PAGE EXCERPT
-=-=-=-=-

Hi all,
I have been playing for a few days to implement the full BLAS expression of GEMM in Linalg, but I am hitting a wall and I was hoping for some help. For sake of clarity, this is the full GEMM expression:
C = alpha*A*B + beta*C
Where alpha
and beta
are scalars.
I was able to get the correct result by doing the matmul first (alpha*A*B
) and then the beta*C
element-wise. However, this sequence needs a temporary variable to store the matmul.
The most efficient way to do this is to first calculate beta*C
in place and then to run the A*B
calculation on C
, still in place. No matter how many attempts, I was not able to generate optimal and correct MLIR for this.
This is the Linalg code I tried (EDIT : In this code I am pretranposing matrix A
and I am ignoring the multiplication by alpha
, so what I am really doing is: C = trans(A)*B + beta*C
):
// mlir-opt --linalg-comprehensive-module-bufferize --convert-linalg-to-loops %s
!type_A = type tensor<2048x2048xf32>
!type_B = type tensor<2048x2048xf32>
!type_C = type tensor<2048x2048xf32>
#map0 = affine_map<(d0, d1) -> (d0, d1)>
#scalar_map_0 = affine_map<(d0, d1) -> ()>
#scalar_map_1 = affine_map<(d0, d1, d2) -> ()>
#identity_map = affine_map<(d0, d1) -> (d0, d1)>
func @gemm(%A : !type_A {linalg.buffer_layout = #identity_map, linalg.inplaceable = false},
%B : !type_B {linalg.buffer_layout = #identity_map, linalg.inplaceable = false},
%C : !type_C {linalg.buffer_layout = #identity_map, linalg.inplaceable = true}, %alpha : f32, %beta : f32) -> !type_C {
// %1 = beta * C
%1 = linalg.generic {
indexing_maps = [#scalar_map_0, #map0],
iterator_types = ["parallel", "parallel"]}
ins(%beta : f32)
outs(%C: !type_C) {
^bb0(%be :f32, %c: f32):
%out = arith.mulf %be, %c : f32
linalg.yield %out : f32
} -> !type_C
// %2 = alpha*A*B + %1 = alpha*A*B + beta*C
%2 = linalg.generic
{indexing_maps = [ affine_map<(m, n, k) -> (k, m)>,
affine_map<(m, n, k) -> (k, n)>,
#scalar_map_1,
affine_map<(m, n, k) -> (m, n)>],
iterator_types = ["parallel", "parallel", "reduction"]}
ins(%A, %B, %alpha: !type_A, !type_B, f32)

-=-=-=-=-

WORK TASK 1
In the GEMM forum post, what are the names of all the arguments that the function @gemm takes?
WORK TASK 2
Can you resume the GEMM forum post from its last line?

-=-=-=-=-

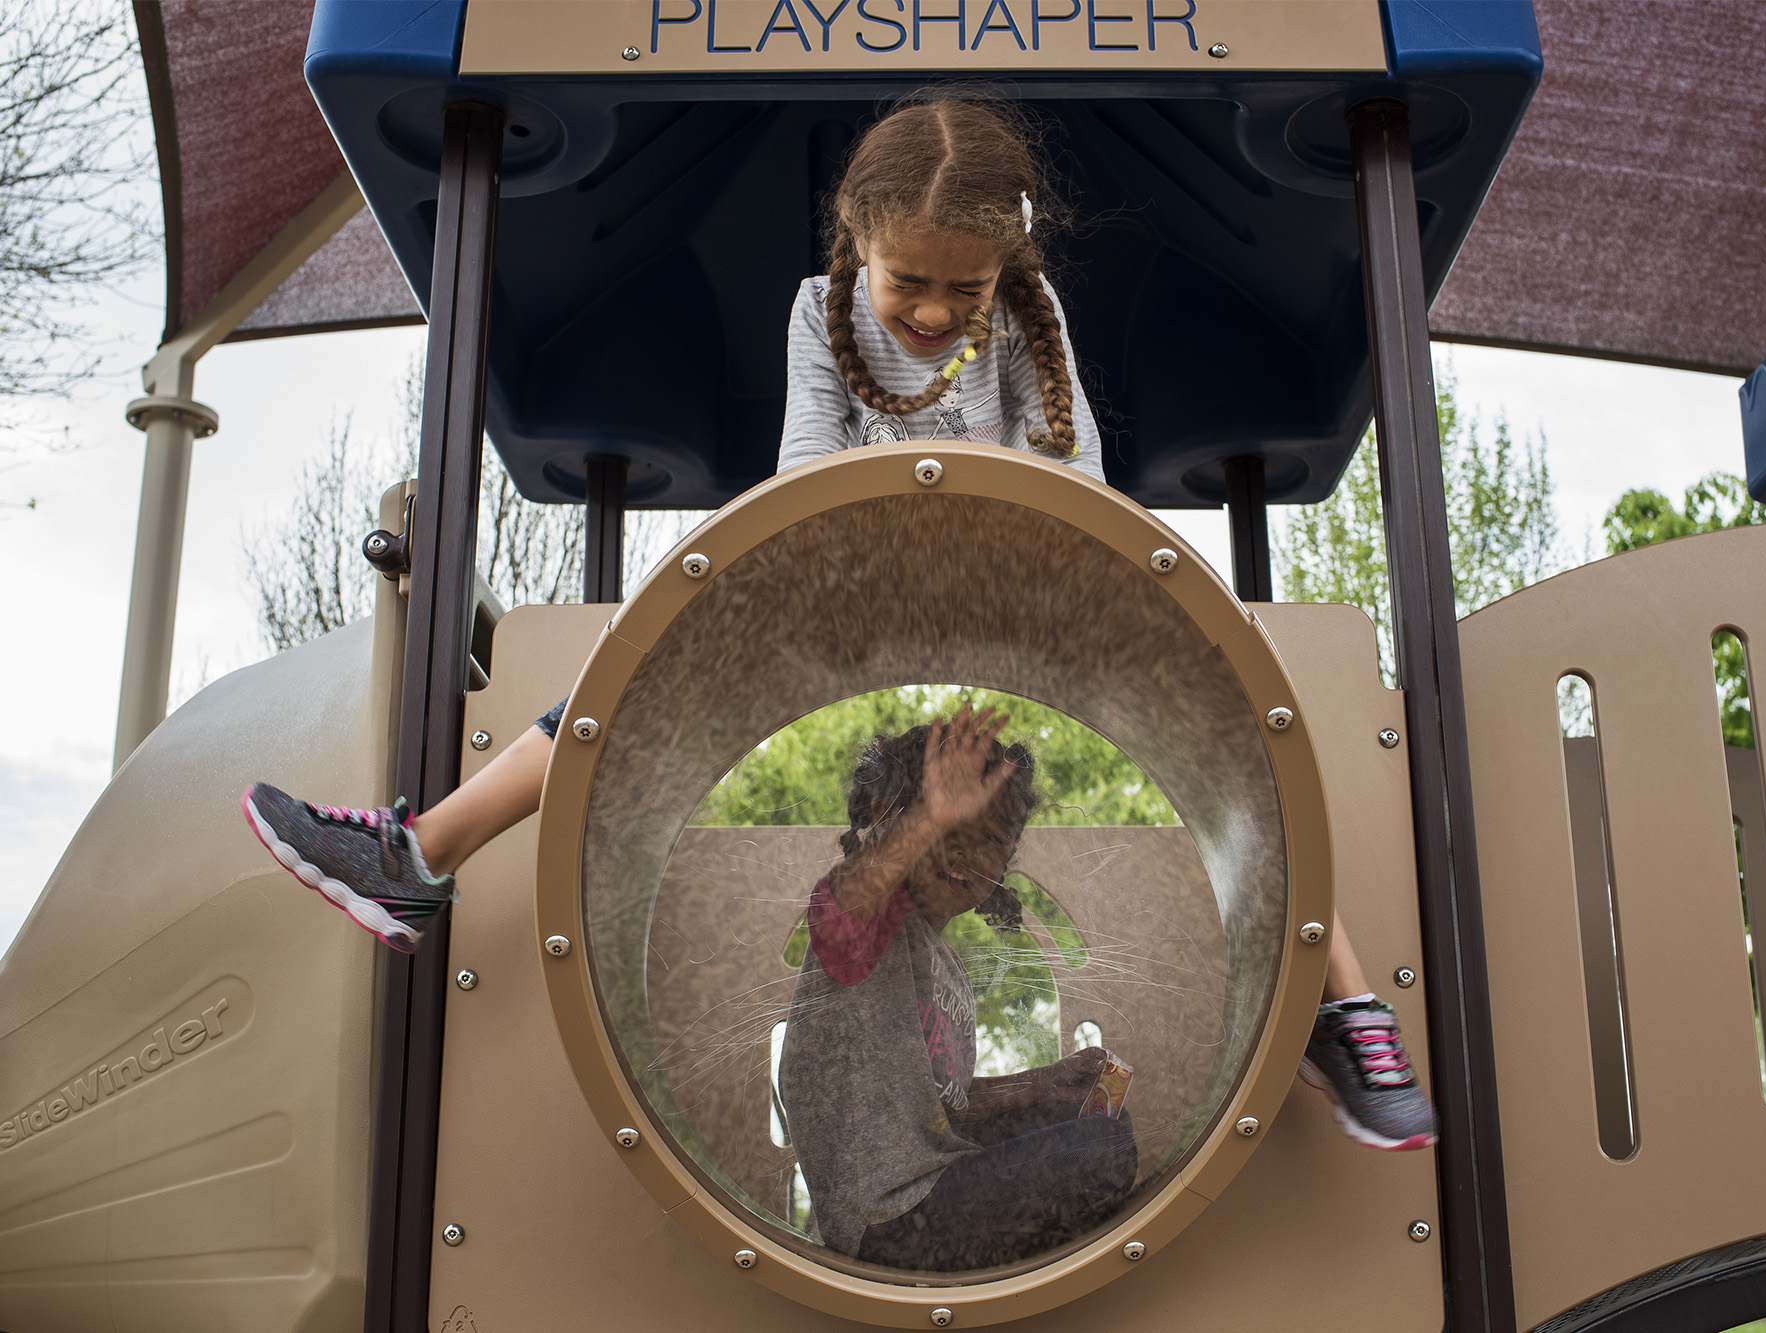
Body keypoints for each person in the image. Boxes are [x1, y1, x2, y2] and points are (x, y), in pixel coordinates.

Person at [239, 97, 1432, 1154]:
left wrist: (958, 502)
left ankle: (1340, 1007)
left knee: (1236, 712)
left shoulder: (1026, 312)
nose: (931, 309)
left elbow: (1072, 483)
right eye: (907, 278)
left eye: (962, 289)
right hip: (856, 593)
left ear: (1002, 268)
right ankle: (418, 854)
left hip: (1024, 592)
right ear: (856, 235)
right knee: (635, 674)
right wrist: (880, 536)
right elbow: (802, 477)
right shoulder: (820, 312)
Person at [781, 706, 1136, 1270]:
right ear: (894, 822)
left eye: (989, 838)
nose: (963, 852)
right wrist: (927, 814)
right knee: (1103, 1150)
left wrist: (1043, 1084)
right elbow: (840, 908)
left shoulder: (948, 969)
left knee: (1090, 1120)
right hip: (888, 1220)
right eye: (948, 828)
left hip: (935, 1196)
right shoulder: (873, 925)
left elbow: (942, 1105)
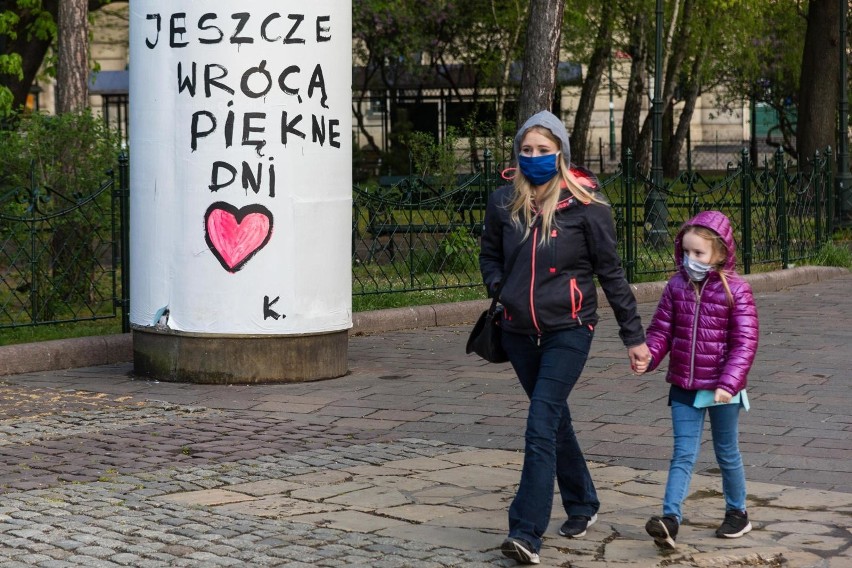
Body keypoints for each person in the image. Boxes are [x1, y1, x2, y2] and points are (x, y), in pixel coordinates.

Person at [479, 110, 651, 565]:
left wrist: (634, 337)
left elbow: (611, 273)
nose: (533, 157)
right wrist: (501, 289)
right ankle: (583, 502)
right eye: (526, 149)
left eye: (543, 150)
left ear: (561, 154)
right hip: (517, 332)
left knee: (540, 424)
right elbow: (490, 256)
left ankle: (525, 533)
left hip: (570, 329)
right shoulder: (503, 202)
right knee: (554, 419)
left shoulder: (586, 205)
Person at [638, 210, 758, 550]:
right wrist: (648, 356)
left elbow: (745, 342)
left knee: (726, 452)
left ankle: (738, 512)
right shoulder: (676, 286)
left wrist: (728, 383)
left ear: (720, 253)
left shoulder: (737, 290)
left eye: (699, 253)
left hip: (722, 389)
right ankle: (670, 519)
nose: (691, 259)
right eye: (686, 252)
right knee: (682, 454)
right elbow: (661, 329)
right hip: (684, 385)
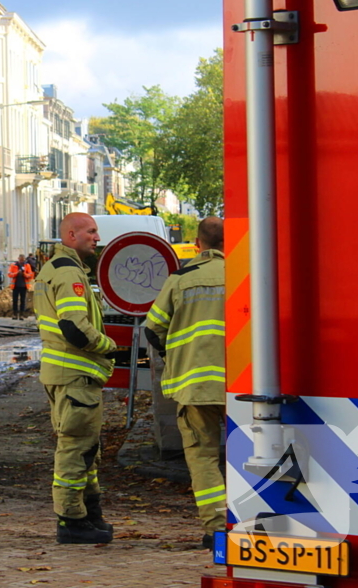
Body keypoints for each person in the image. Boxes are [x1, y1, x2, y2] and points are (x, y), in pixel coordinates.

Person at [33, 212, 119, 544]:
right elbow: (73, 326)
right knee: (75, 449)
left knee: (86, 450)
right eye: (91, 231)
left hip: (66, 374)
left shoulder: (55, 269)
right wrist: (109, 346)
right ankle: (71, 521)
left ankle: (88, 515)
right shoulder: (69, 273)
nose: (97, 237)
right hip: (75, 374)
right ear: (71, 235)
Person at [144, 216, 226, 550]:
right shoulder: (248, 275)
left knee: (203, 457)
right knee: (254, 452)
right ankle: (257, 524)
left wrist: (175, 355)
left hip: (196, 386)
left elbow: (152, 329)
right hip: (245, 386)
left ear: (197, 244)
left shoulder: (180, 280)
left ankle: (217, 529)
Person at [7, 254, 35, 320]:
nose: (21, 260)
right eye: (20, 259)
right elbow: (9, 274)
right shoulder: (13, 265)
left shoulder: (27, 265)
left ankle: (22, 314)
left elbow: (30, 275)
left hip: (24, 286)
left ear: (24, 259)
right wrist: (17, 273)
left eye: (23, 259)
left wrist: (24, 274)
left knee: (23, 301)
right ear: (18, 258)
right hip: (15, 286)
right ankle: (14, 314)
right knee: (15, 300)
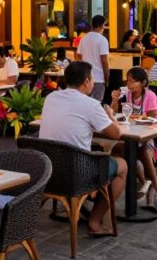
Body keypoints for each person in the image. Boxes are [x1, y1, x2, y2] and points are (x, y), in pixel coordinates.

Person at [40, 62, 127, 236]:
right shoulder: (91, 105)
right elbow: (116, 133)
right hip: (78, 173)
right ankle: (95, 221)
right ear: (87, 81)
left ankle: (89, 200)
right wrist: (110, 116)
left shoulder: (51, 98)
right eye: (93, 78)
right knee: (122, 166)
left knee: (97, 152)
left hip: (47, 170)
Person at [110, 67, 157, 197]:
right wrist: (115, 100)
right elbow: (115, 113)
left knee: (143, 150)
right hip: (133, 134)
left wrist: (137, 117)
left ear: (143, 83)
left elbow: (154, 117)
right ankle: (144, 182)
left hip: (151, 135)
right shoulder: (126, 95)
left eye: (133, 81)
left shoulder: (150, 96)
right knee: (119, 148)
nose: (129, 84)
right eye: (127, 81)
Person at [76, 15, 110, 100]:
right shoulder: (102, 40)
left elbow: (79, 56)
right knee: (96, 105)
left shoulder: (84, 38)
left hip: (85, 78)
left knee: (85, 105)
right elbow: (104, 60)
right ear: (103, 25)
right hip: (98, 78)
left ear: (92, 24)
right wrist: (107, 77)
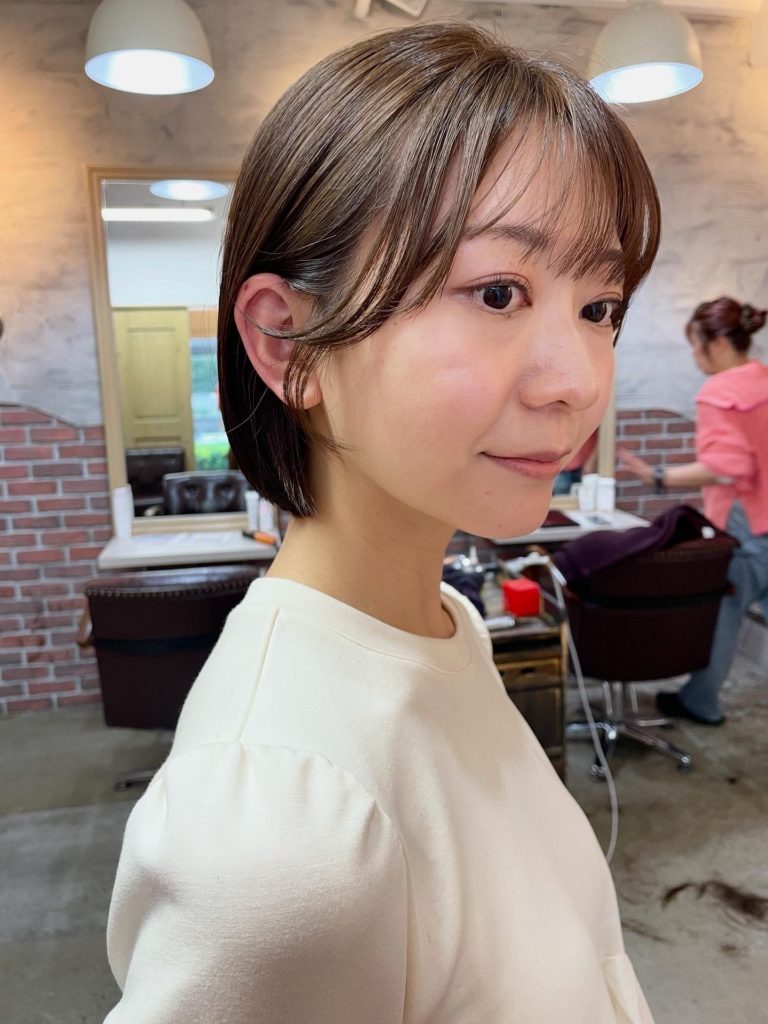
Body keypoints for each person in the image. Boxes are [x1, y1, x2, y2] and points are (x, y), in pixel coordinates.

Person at [104, 23, 660, 1023]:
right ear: (289, 344)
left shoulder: (442, 626)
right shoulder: (276, 835)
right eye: (499, 292)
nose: (580, 382)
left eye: (600, 307)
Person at [619, 297, 768, 725]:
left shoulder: (721, 391)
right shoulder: (762, 379)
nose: (694, 355)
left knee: (723, 614)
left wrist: (658, 477)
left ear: (717, 342)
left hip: (747, 524)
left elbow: (728, 466)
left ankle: (701, 703)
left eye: (695, 344)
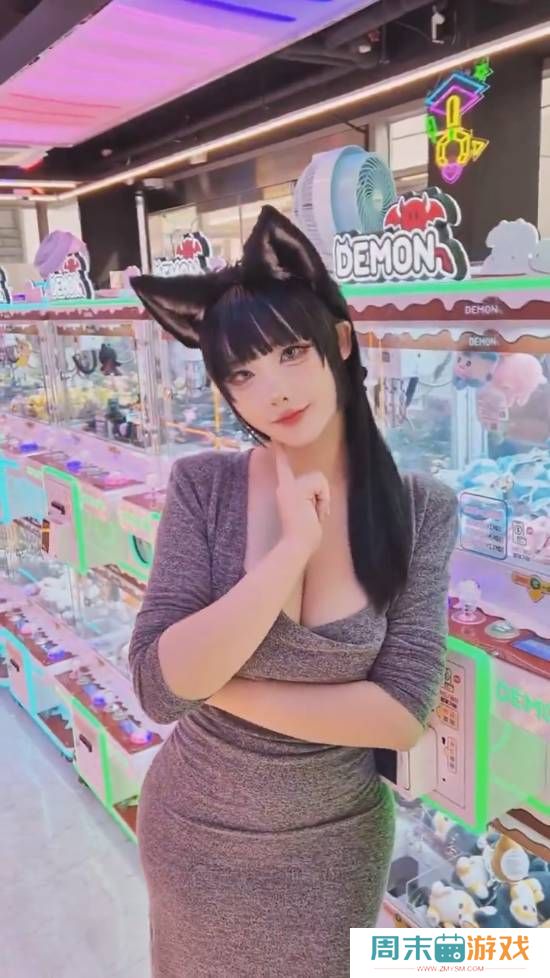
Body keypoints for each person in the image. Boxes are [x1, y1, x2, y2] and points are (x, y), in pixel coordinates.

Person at [129, 206, 458, 978]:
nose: (272, 389)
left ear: (339, 343)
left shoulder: (421, 509)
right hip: (193, 832)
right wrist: (289, 555)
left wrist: (218, 685)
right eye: (242, 374)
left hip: (333, 849)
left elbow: (399, 714)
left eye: (290, 352)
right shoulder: (204, 487)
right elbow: (158, 689)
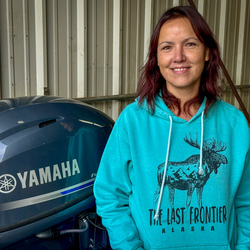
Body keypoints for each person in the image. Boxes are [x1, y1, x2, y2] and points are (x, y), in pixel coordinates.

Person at [94, 6, 250, 250]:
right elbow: (109, 194)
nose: (178, 57)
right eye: (167, 47)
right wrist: (129, 247)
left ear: (207, 52)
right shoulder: (132, 121)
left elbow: (246, 201)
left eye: (190, 44)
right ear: (156, 58)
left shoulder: (235, 123)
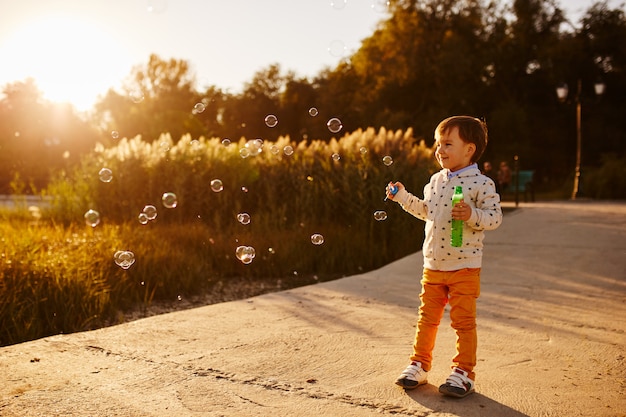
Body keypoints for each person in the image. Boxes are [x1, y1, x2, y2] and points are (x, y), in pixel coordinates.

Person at [386, 116, 502, 398]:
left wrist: (472, 215)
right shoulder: (435, 181)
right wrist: (402, 197)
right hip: (433, 265)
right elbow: (426, 211)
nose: (440, 150)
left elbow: (495, 217)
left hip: (464, 267)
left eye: (448, 143)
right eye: (438, 144)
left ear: (469, 149)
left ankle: (464, 372)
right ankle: (419, 364)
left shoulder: (480, 183)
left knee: (463, 322)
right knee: (427, 319)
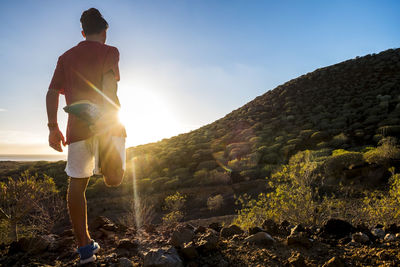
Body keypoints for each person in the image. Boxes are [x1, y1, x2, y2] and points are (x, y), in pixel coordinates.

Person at [46, 8, 127, 264]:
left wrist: (52, 127)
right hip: (108, 124)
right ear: (104, 31)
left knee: (77, 184)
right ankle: (101, 132)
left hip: (77, 128)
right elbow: (109, 84)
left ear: (82, 32)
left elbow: (51, 92)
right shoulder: (110, 51)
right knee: (114, 179)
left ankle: (85, 250)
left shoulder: (65, 57)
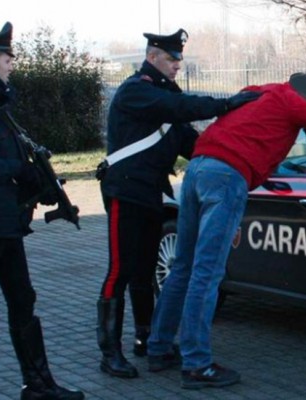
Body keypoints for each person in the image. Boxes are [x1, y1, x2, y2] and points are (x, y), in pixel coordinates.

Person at [147, 73, 306, 389]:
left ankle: (157, 349)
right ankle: (197, 364)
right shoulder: (292, 102)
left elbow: (243, 136)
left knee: (183, 266)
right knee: (207, 273)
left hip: (198, 169)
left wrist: (231, 218)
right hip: (227, 177)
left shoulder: (257, 93)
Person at [97, 28, 260, 379]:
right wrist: (225, 104)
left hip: (150, 193)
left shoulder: (165, 96)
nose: (176, 67)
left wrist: (233, 156)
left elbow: (194, 144)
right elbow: (178, 108)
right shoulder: (137, 90)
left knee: (143, 270)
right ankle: (110, 352)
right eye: (171, 60)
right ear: (153, 56)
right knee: (120, 270)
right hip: (124, 191)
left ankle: (146, 337)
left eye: (178, 61)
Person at [0, 23, 84, 400]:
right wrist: (15, 170)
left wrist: (33, 182)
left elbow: (8, 160)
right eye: (8, 59)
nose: (12, 65)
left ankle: (38, 385)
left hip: (7, 221)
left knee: (23, 299)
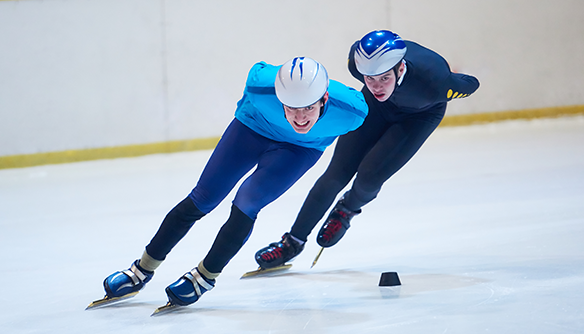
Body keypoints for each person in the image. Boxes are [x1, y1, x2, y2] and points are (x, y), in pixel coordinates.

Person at [96, 57, 368, 308]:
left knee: (247, 201)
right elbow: (258, 68)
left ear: (325, 98)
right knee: (203, 197)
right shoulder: (261, 87)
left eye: (308, 108)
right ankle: (141, 270)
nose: (299, 118)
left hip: (299, 150)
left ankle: (205, 275)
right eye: (291, 107)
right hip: (252, 129)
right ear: (279, 97)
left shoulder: (352, 111)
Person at [255, 30, 480, 269]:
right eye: (370, 78)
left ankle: (347, 209)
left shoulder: (435, 82)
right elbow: (372, 80)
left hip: (419, 116)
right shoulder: (358, 63)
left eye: (384, 78)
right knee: (336, 173)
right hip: (377, 108)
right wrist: (376, 83)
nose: (376, 85)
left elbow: (471, 84)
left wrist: (450, 76)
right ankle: (292, 242)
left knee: (370, 176)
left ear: (400, 69)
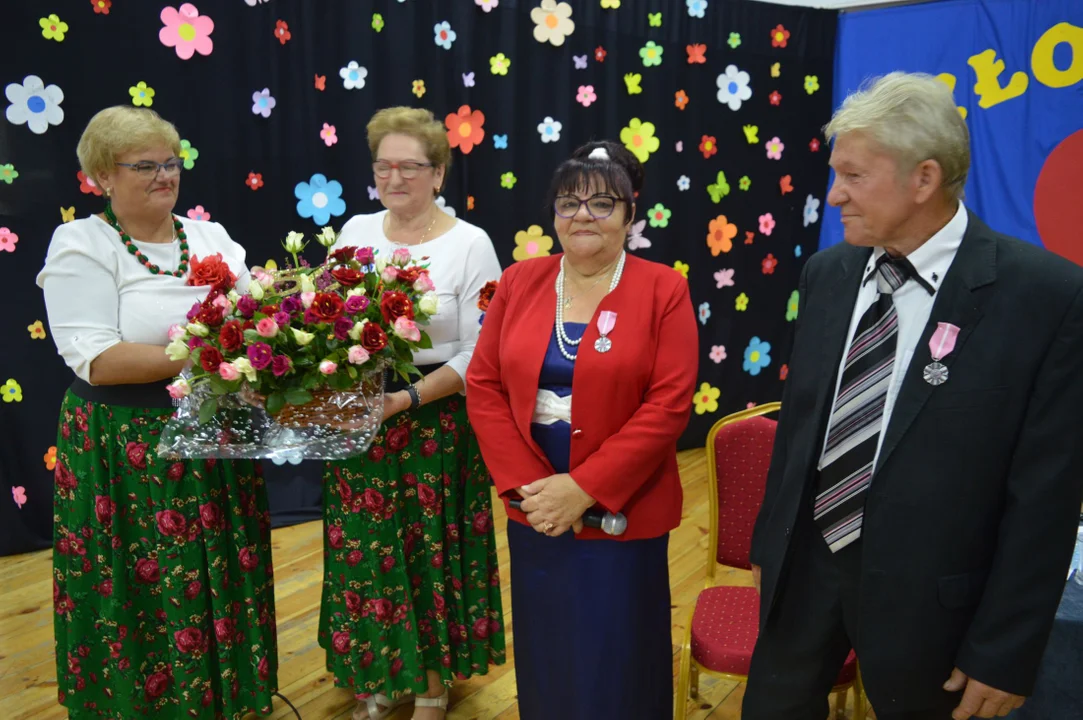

-=-=-=-=-

TASK ANSWER 1
%A, %B, %C, %alpha, %beta

TASK ANSWER 2
outs(%1: !type_C) {
^bb0(%a: f32, %b: f32, %al : f32, %c: f32) :
%d = arith.mulf %a, %b: f32
%e = arith.addf %c, %d: f32
linalg.yield %e : f32
} -> !type_C
return %2 : !type_C
}
Which is not doing what I want. Indeed this is the result:
module {
func @gemm(%arg0: memref<2048x2048xf32>, %arg1: memref<2048x2048xf32>, %arg2: memref<2048x2048xf32>, %arg3: f32, %arg4: f32) {
%c1 = arith.constant 1 : index
%c0 = arith.constant 0 : index
%c2048 = arith.constant 2048 : index
scf.for %arg5 = %c0 to %c2048 step %c1 {
scf.for %arg6 = %c0 to %c2048 step %c1 {
%0 = memref.load %arg2[%arg5, %arg6] : memref<2048x2048xf32>
%1 = arith.mulf %arg4, %0 : f32
memref.store %1, %arg2[%arg5, %arg6] : memref<2048x2048xf32>
}
}
scf.for %arg5 = %c0 to %c2048 step %c1 {
scf.for %arg6 = %c0 to %c2048 step %c1 {
scf.for %arg7 = %c0 to %c2048 step %c1 {
%0 = memref.load %arg0[%arg7, %arg5] : memref<2048x2048xf32>
%1 = memref.load %arg1[%arg7, %arg6] : memref<2048x2048xf32>
%2 = memref.load %arg2[%arg5, %arg6] : memref<2048x2048xf32>
%3 = arith.mulf %0, %1 : f32
%4 = arith.addf %2, %3 : f32
memref.store %4, %arg2[%arg5, %arg6] : memref<2048x2048xf32>
}
}
}
return
}
}
The problem is on the inner loop. What this loops is basically doing is:
for i = 0:K{
C[i,j] += A[i,k]*A[k,j];
}
But this wrong, because we are accumulating beta
for K
times, so we end up with C= A*B + K*beta*C
. What I really want is:
tmp = 0;
for i = 0:K{
tmp += A[i,k]*A[k,j];
}
C[i,j] += tmp;
One way to achieve this is to create a temporary tensor %tmp
initialized to zero, use the tensor for the matmul and then adding another linalg.generic
that does %out = %C + %tmp .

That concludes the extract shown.